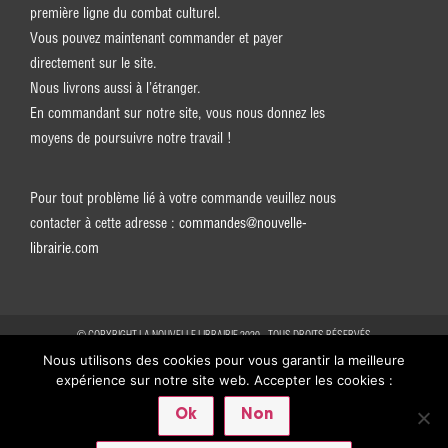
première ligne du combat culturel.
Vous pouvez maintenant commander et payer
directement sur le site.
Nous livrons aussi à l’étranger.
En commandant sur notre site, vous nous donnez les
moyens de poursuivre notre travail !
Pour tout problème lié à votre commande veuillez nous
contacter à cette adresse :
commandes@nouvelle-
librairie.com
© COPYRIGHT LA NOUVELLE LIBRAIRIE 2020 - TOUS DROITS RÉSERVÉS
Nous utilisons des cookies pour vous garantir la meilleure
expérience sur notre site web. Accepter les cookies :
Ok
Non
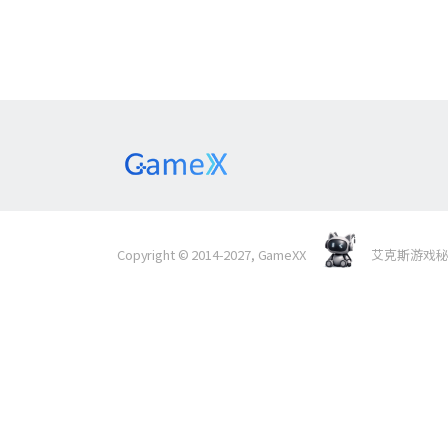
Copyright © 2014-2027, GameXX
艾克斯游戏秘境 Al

----------------------------------------

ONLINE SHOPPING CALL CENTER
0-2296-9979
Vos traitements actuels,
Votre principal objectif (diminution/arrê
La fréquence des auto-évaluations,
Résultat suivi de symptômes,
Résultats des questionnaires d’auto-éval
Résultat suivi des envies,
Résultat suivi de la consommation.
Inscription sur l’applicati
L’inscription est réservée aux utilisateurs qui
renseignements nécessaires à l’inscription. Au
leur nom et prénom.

----------------------------------------

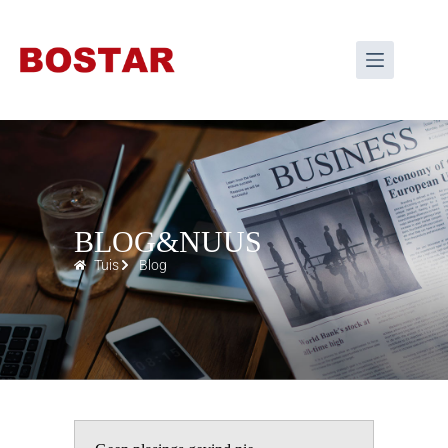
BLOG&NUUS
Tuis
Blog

----------------------------------------

- _What you are asked to do_:
Copy, exactly and only, the lines above that begin with the one containing "La fréquence des" and finish with the one containing "leur nom et prénom.".

- _Expected answer_:
La fréquence des auto-évaluations,
Résultat suivi de symptômes,
Résultats des questionnaires d’auto-éval
Résultat suivi des envies,
Résultat suivi de la consommation.
Inscription sur l’applicati
L’inscription est réservée aux utilisateurs qui
renseignements nécessaires à l’inscription. Au
leur nom et prénom.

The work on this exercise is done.